Bruce Wilds: Idealism, Optimism, & Why We’re Doomed

Authored by Bruce Wilds via Advancing Time blog,

The images of protest and violence that fill viewing screens across the globe underline the fact we are not on the way to nirvana, a state of idyllic peace and happiness. In my younger days, I was a full-blown idealist full of optimistic thoughts of how if we all worked together we could create a wonderful world. It soon became apparent that many people were not interested in work or doing, “their fair share” just for the sake of adding to the overall health and well-being of the community. This is the fatal flaw in the socialist theory. Adding to the problem is the human-animal by nature, while considered a social creature, seems unable to agree on much of anything. This of course extends to how we live, goals, and even the kind of lifestyle we wish to live.

Vincent is a song by Don McLean written as a tribute to Vincent van Gogh. It is also known by its opening line, “Starry Starry Night”, a reference to Van Gogh’s 1889 painting  The song, by Don McLean, in some ways, is an ode to idealists everywhere. The lyrics are a comparison to Van Gogh’s actual life.

They take us on a musical journey from Van Gogh’s vantage point looking out from the asylum at Saint-Remy. History shows Van Gogh to have been a troubled soul that lived in torment and spending time in the mental asylum where he painted mainly from his room or the courtyard garden. Later he went further afield to paint. Van Gogh attempted suicide by shooting himself in the chest, which ultimately led to his death two days later.

Vincent Van Gogh  is among the most famous and influential figures in the history of Western art. In just over a decade, the Dutch post-impressionist painter created about 2,100 pieces of artwork. This includes around 860 oil paintings, many of these were done during the last two years of his life. They include landscapes, still lifes, portraits, and self-portraits, Starry Starry Night is the most famous. Most people are unaware of the fact that Van Gogh was never famous as a painter during his lifetime and constantly struggled with poverty. He sold only one painting while he was alive.
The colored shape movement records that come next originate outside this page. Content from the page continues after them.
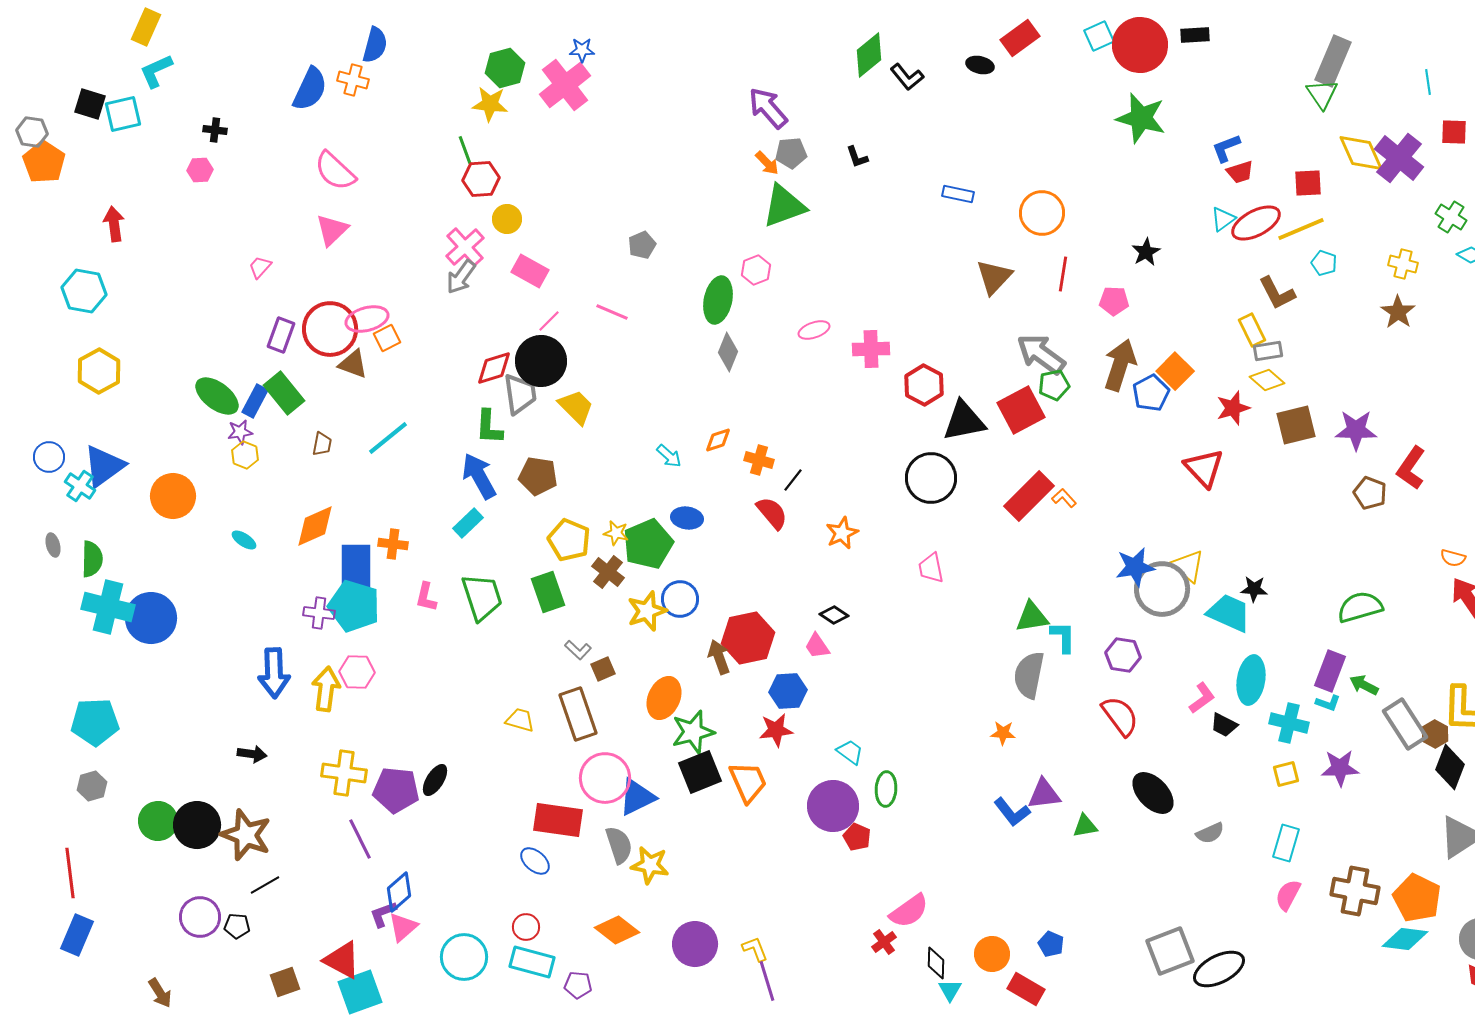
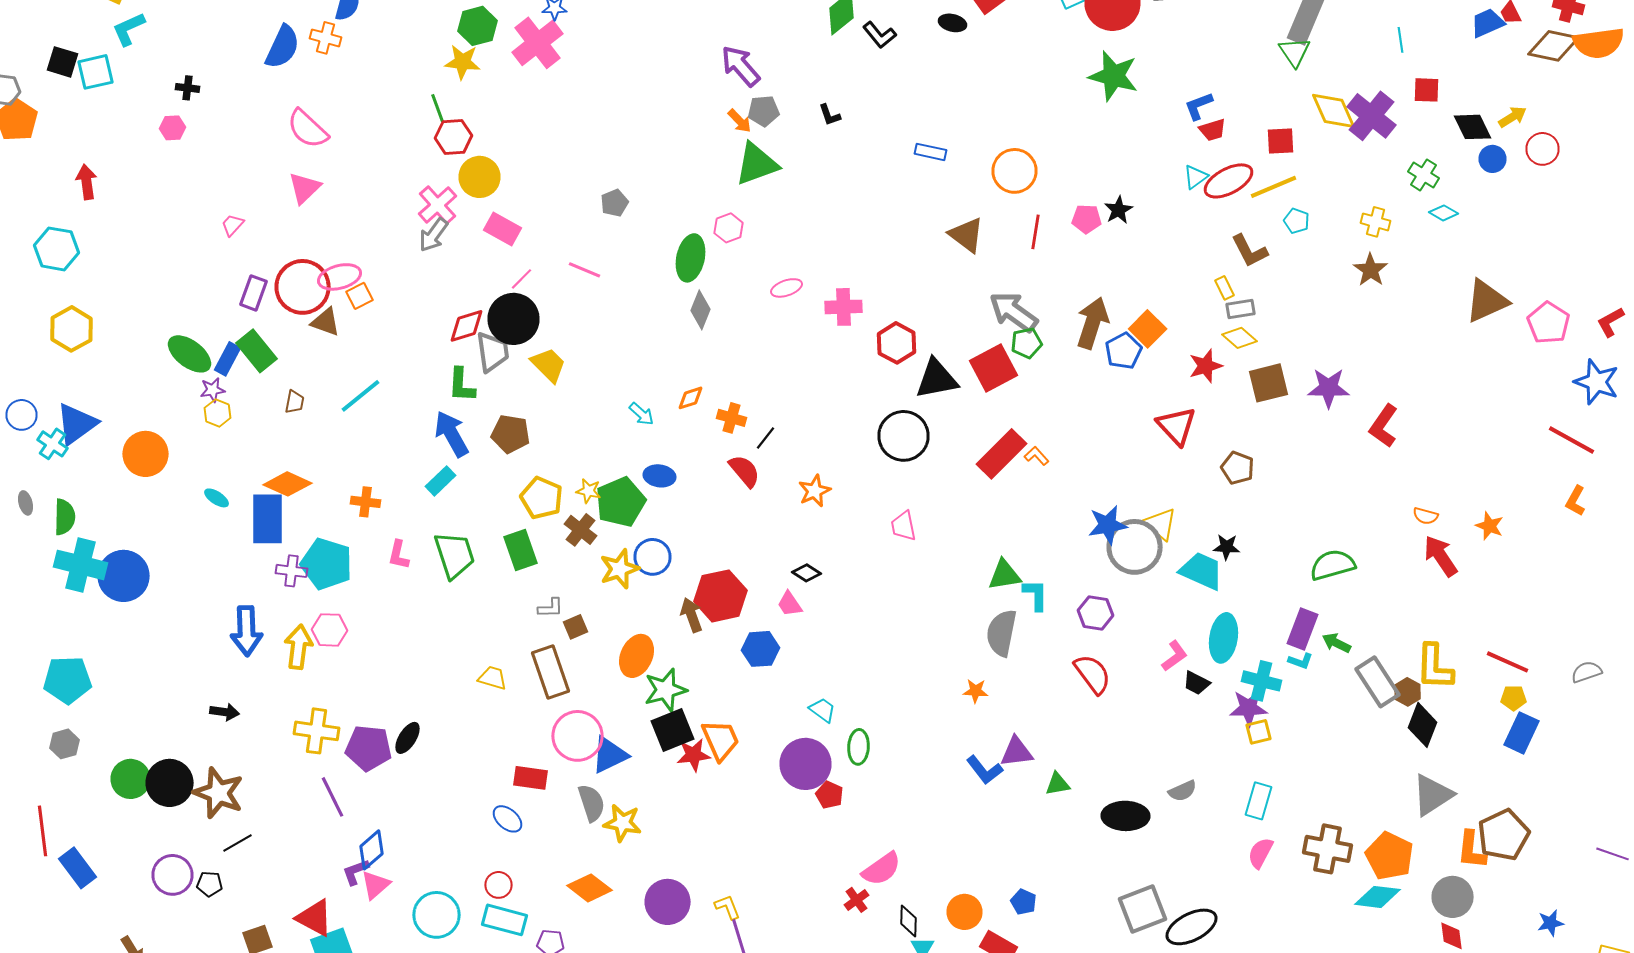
yellow circle: (507, 219) -> (480, 177), size x1.4
brown triangle: (994, 277) -> (966, 235), turned -36
pink pentagon: (1114, 301) -> (1086, 219), moved
yellow rectangle: (1252, 330) -> (1224, 288), size x0.7
brown pentagon: (1370, 493) -> (1238, 468), moved
orange diamond: (315, 526) -> (288, 484), turned 48
blue rectangle: (356, 569) -> (268, 519), moved
gray L-shape: (578, 650) -> (550, 608), turned -44
red star: (776, 730) -> (694, 755), moved
purple star: (1340, 768) -> (1248, 708), moved
black ellipse: (1153, 793) -> (1126, 816), moved, turned -45
red rectangle: (558, 820) -> (530, 778), size x0.7
blue rectangle: (77, 935) -> (78, 868), moved, turned -60

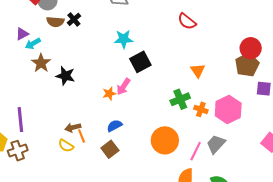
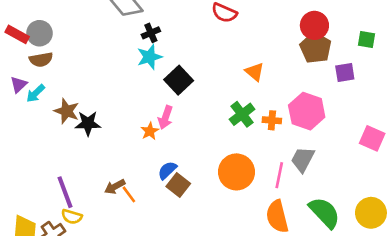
black cross: (74, 19) -> (151, 33), moved, turned 32
brown semicircle: (55, 22) -> (41, 60), moved
brown star: (41, 63) -> (67, 111), moved
purple line: (20, 120) -> (65, 192), moved
yellow semicircle: (66, 146) -> (72, 217), moved
brown square: (110, 149) -> (178, 185), moved

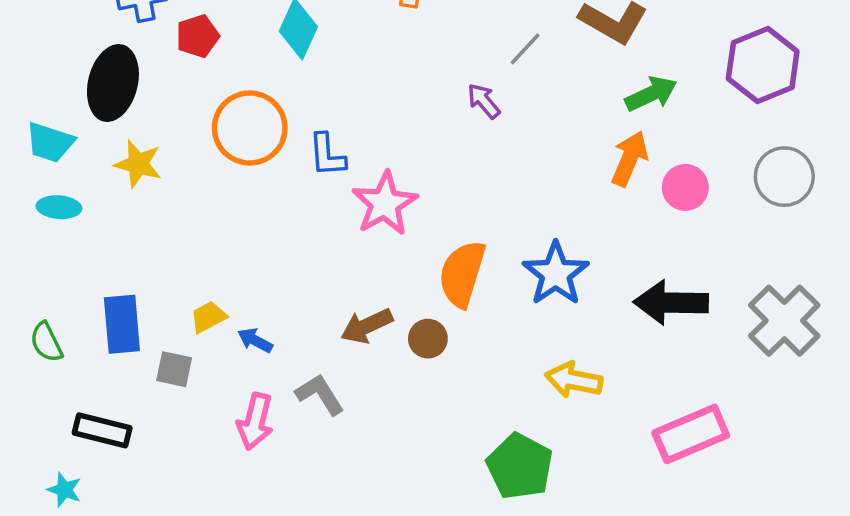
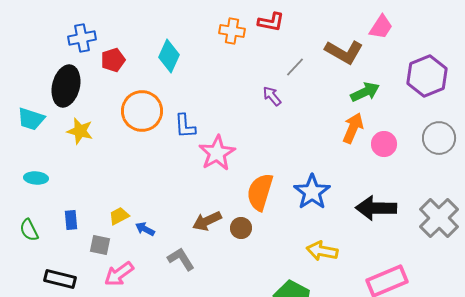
cyan ellipse: (59, 207) -> (36, 178), moved
blue rectangle: (122, 324) -> (71, 220), size x0.6
pink arrow: (255, 421) -> (119, 274), moved, turned 40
Click to see more images of Van Gogh in Arles

Years ago I had the good  fortune to be able to visit the beautiful city of Arles, France where Van Gogh lived for more than a year, he experienced great productivity there before suffering from a mental breakdown. Van Gogh was a prolific correspondent and wrote nearly as many letters as he created paintings. In one of the last letters, some four days before his death, he wrote, ‘I try to do as well as certain painters whom I have greatly loved and admired.’
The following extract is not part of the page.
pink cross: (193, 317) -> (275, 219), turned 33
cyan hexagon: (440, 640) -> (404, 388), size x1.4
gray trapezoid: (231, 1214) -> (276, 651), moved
The most telling part of the lyrics is the line, “But I could have told you, Vincent, This world was never meant for one As beautiful as you.” This can be interpreted to mean that idealists or those who see the world through rose-colored glasses are doomed to a life of disappointment and pain. This extends into most areas of life, that is why luck is such a treasured commodity. This line in the song should also be considered a warning to idealists that over time they will suffer a thousand cuts.

It would be unfair to those of you that have read to this point not to make an effort to return to the inspiration that caused me to write this article. Sadly, the cynics reading this will tell you the only thing you can count on is that those in charge will never fail to fail us. Being thrown under the bus is more common than we want to talk about. Many idealist are simply naive, this translates into their lack of experience, wisdom, or judgment as setting them up for a life of great disappointments. While it has been said, pioneers take all the arrows, it could also be said that idealists leave themselves open to a life of heartbreak.

Life is full of lessons and many of them are learned from the harsh reality that slaps us in the face each day, one of these is that a vocal minority can create chaos. Another is that those with an agenda will often gain power by devoting a great deal of their energy to this goal. After gaining power these people justify the actions they take by saying they serve “the greater good.” For the many of us that have seen too much, it has gotten to the point where we should think about lowering our expectations the world will suddenly get better.